Lambda Tools is run from the command line by using the ltools command. If you type ltools --help, you will be shown a list of the available commands. These are as follows.

ltools build

Usage: ltools build [OPTIONS] [FUNCTIONS]...

Build the specified lambda functions into packages ready for manual upload to AWS.
Options:
-s, --source TEXT
 Specifies the source file containing the lambda definitions. Default: aws-lambda.yml.
--terraform Renders output suitable for Terraform’s external data source.
--help Show this message and exit.

ltools deploy

Usage: ltools deploy [OPTIONS] [FUNCTIONS]...

Deploy the specified lambda functions to AWS.
Options:
-s, --source TEXT
 Specifies the source file containing the lambda definitions. Default aws-lambda.yml.
--help Show this message and exit.

Note

The lambda functions being deployed must already have been built using ltools build.

ltools list

Usage: ltools list [OPTIONS] [FUNCTIONS]...

Lists the lambda functions in the definition file.
Options:
-s, --source TEXT
 Specifies the source file containing the lambda definitions. Default aws-lambda.yml.
--help Show this message and exit.

ltools version

Usage: ltools version [OPTIONS]

Print the version number and exit.
Options:
--help Show this message and exit.

Using Lambda Tools with Terraform

If you are using Terraform to build up your infrastructure, you may want to use Lambda Tools to create the zip files to be uploaded to AWS.

Lambda Tools includes a “Terraform mode” switch in ltools build which allows you to use it in conjunction with Terraform’s external data source.

The setup for the external data source will look something like this:

data "external" "lambda" {
  program = [
    "ltools",
    "build",
    "--terraform",
    "-s",
    "${path.module}/aws-lambda.yml",
    "${var.lambda_name}",
  ]
}

resource "aws_lambda_function" "my_lambda" {
  function_name = "${var.lambda_name}"

  filename         = "${lookup(data.external.lambda.result, "${var.lambda_name}")}"
  source_code_hash = "${base64sha256(file(lookup(data.external.lambda.result, "${var.lambda_name}")))}"
  role             = "${aws_iam_role.github-user-management.arn}"
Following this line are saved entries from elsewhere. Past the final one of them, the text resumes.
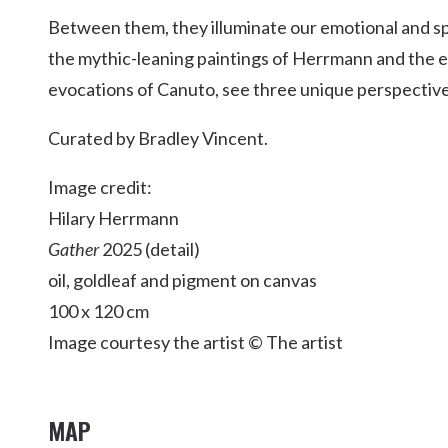
Kingscliff
Between them, they illuminate our emotional and spir
Casuarina
the mythic-leaning paintings of Herrmann and the e
TOURS & ATTRACTIONS
WEDDINGS
HINTERLAND DRIVE
Cabarita Beach
evocations of Canuto, see three unique perspectives,
Hastings Point
Curated by Bradley Vincent.
Pottsville
Image credit:
Hilary Herrmann
Gather
2025 (detail)
oil, goldleaf and pigment on canvas
100 x 120 cm
Image courtesy the artist © The artist
MAP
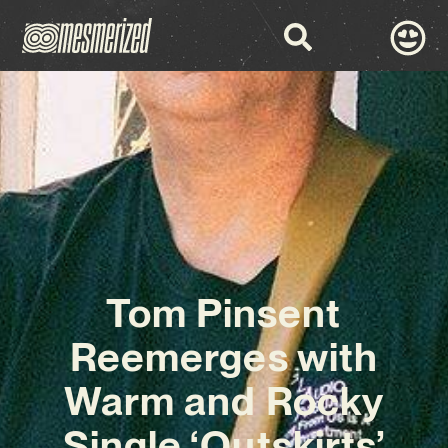
Tom Pinsent
Reemerges with
Warm and Rocky
Single ‘Outskirts’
  handler = "main.handler"
  runtime = "python3.6"
  timeout = 30
}

What this is doing is passing an extra parameter, --terraform, to ltools build, which instructs it to render its output in the format required by Terraform’s external data source — specifically, a JSON dictionary of strings. The dictionary so returned will list the names of the functions which have been built, together with the paths to their respective build artefacts. You can then use Terraform’s lookup function to get the filename to be passed to the aws_lambda_function resource.

Note

The --terraform option also redirects any output from ltools build from stdout to stderr. This output will only be rendered by Terraform if the build fails for any reason.